Another pervading subject is that of nature and the environment...
Some of the films deal in a free form – in a way as a counterpoint to a TV report on climate change – with the changing relationship between people and the environment. FREM by Viera Čákanyová works with drone images from Antarctica while Lúa vermella (Red Moon Tide) by Lois Patiño stages a bizarre cross between the end of times and a future scenario. For me, Luz nos trópicos (Light in the Tropics) by Paula Gaitán is a central film in this regard. It is an homage to the abundance, the beauty, the diversity of Amazonia – as the viewer, you inevitably think of how it is currently under threat.
A final series of images running through many of the films not yet mentioned is the chain of motifs of fog-clouds-smoke-fumes – phenomena that, if considered as signs, can create meaning. However, they also conceal something, obscure it, blur it...
Providing an overly clear-cut answer would be out of place here, because in a way I would then be denying the charm of the fog. The swirling fog absolutely does not want to be defined; I see it more as an associative field. In Grève ou crève (Strike or Die) by Jonathan Rescigno, fog and fumes are used to establish connections between the labour conflicts of the 1980s and 1990s with the situation today. In EL TANGO DEL VIUDO it is a joke that the neighbour just produces smoke instead of something useful. We live in a time when things are once again becoming less clear. The fog goes well with this, the opacity that the aforementioned Édouard Glissant even turns into a theoretical category. This also includes recognising that not everything can be explained and represented in established patterns of description and thought.
Subsequently the question arises to what extent the films master the task of creating images for something that is non-transparent and find ways to represent the intangible? I’m thinking, for example, of Oeconomia...
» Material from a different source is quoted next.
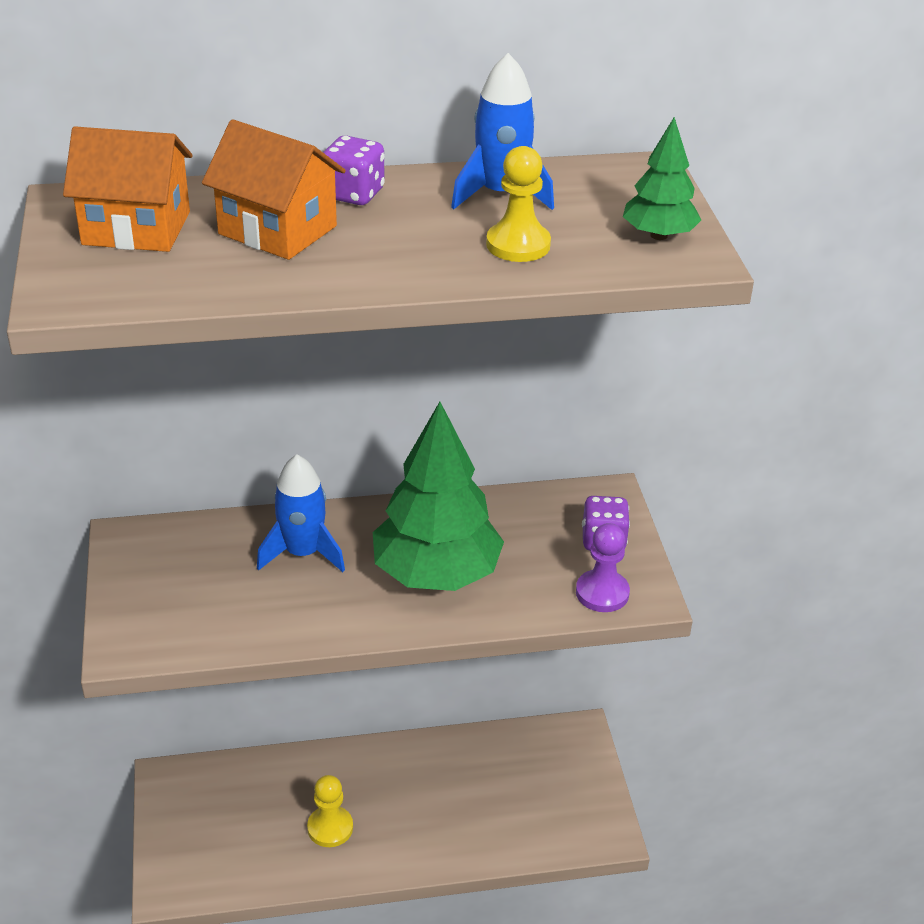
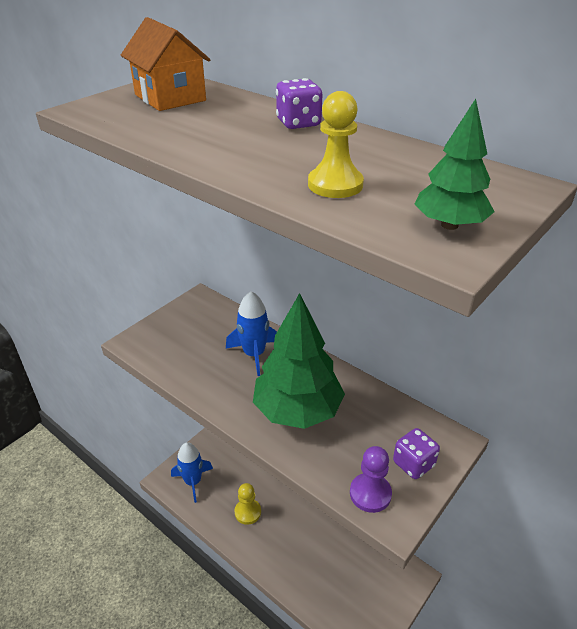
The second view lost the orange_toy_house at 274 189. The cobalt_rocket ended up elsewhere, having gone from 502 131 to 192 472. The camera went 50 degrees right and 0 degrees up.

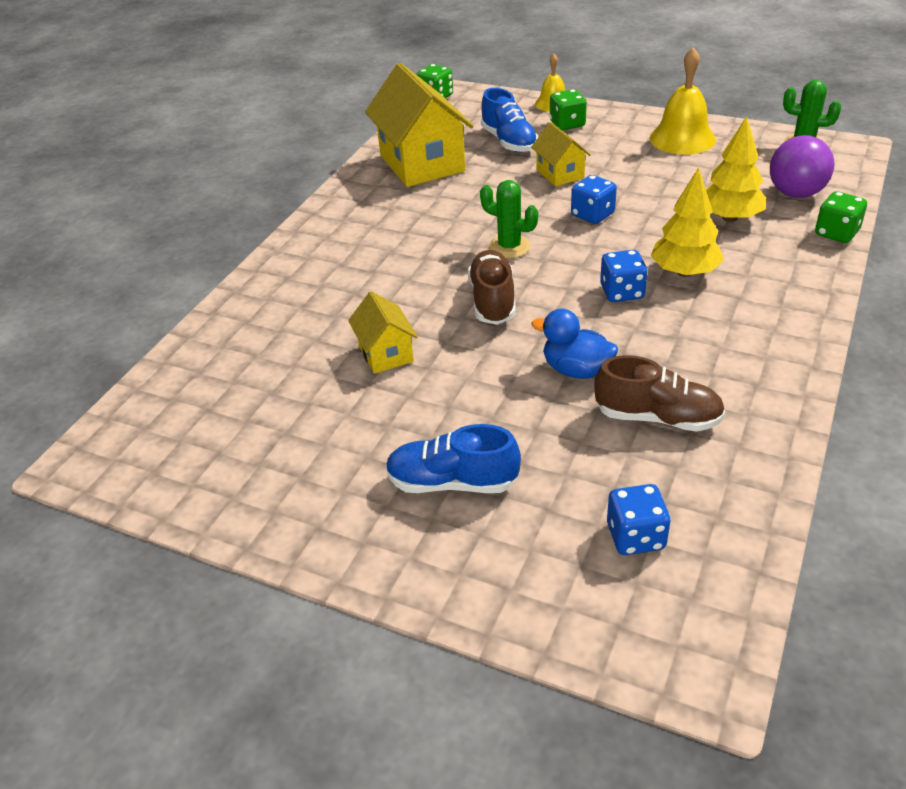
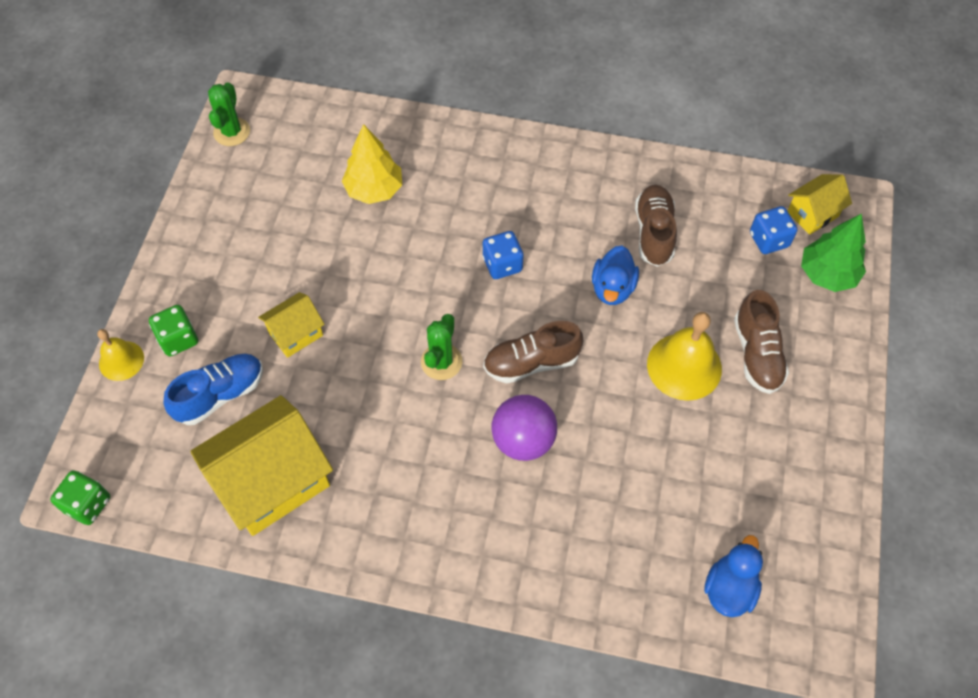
The bright_yellow_toy_house ended up elsewhere, having gone from 383 332 to 820 204. What was the cobalt_shoe at 453 458 turned into the brown_shoe at 761 342. The second view lost the cobalt_dice at 594 199. The bright_yellow_bell ended up elsewhere, having gone from 683 101 to 684 356. The second view lost the bright_yellow_fir_tree at 687 222. The royal_purple_ball ended up elsewhere, having gone from 802 166 to 524 428. The second view lost the emerald_dice at 841 217. The second view gained the cobalt_toy_duck at 733 576. The second view gained the emerald_fir_tree at 833 252. The camera went 105 degrees left and 20 degrees up.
Director Carmen Losmann in particular faces this challenge with her film. She approaches it by working with computer-generated images, which is an interesting technique. I also see it as a task of the Forum to be concerned with innovative ways of creating images and I would like to pursue this in the future by specifically looking for artists dealing with the ways and means in which images come into and circulate in the world today. An example of this is The Viewing Booth by Ra’anan Alexandrowicz that uses YouTube material. Another film addressing the central question of how to talk about something that cannot be depicted, namely the Shoah, is Ieşirea trenurilor din gară (Exit of the Trains) by Radu Jude and Adrian Cioflâncă. This subject is closely linked to the history of the Forum because it is the place where Shoah by Claude Lanzmann had its premiere in 1986.
It is indeed a central topic of the Forum films to explore how images can be created of something that eludes the production of images or makes it very difficult – and how, on the other hand, we react to this. This is where the moment of self-reflection crops up again: to distrust the simple assumption that an image clarifies something – and there are many reasons to mistrust this correlation – is something that the films and, consequently we, the viewer, contemplate.
Is there anything you would like to add?
Perhaps only this: the programme is put together in a collaborative process with the selection committee and a team of consultants. And then the great moment arrives when we release it and the reactions from the outside world come back to us. I’m very much looking forward to that!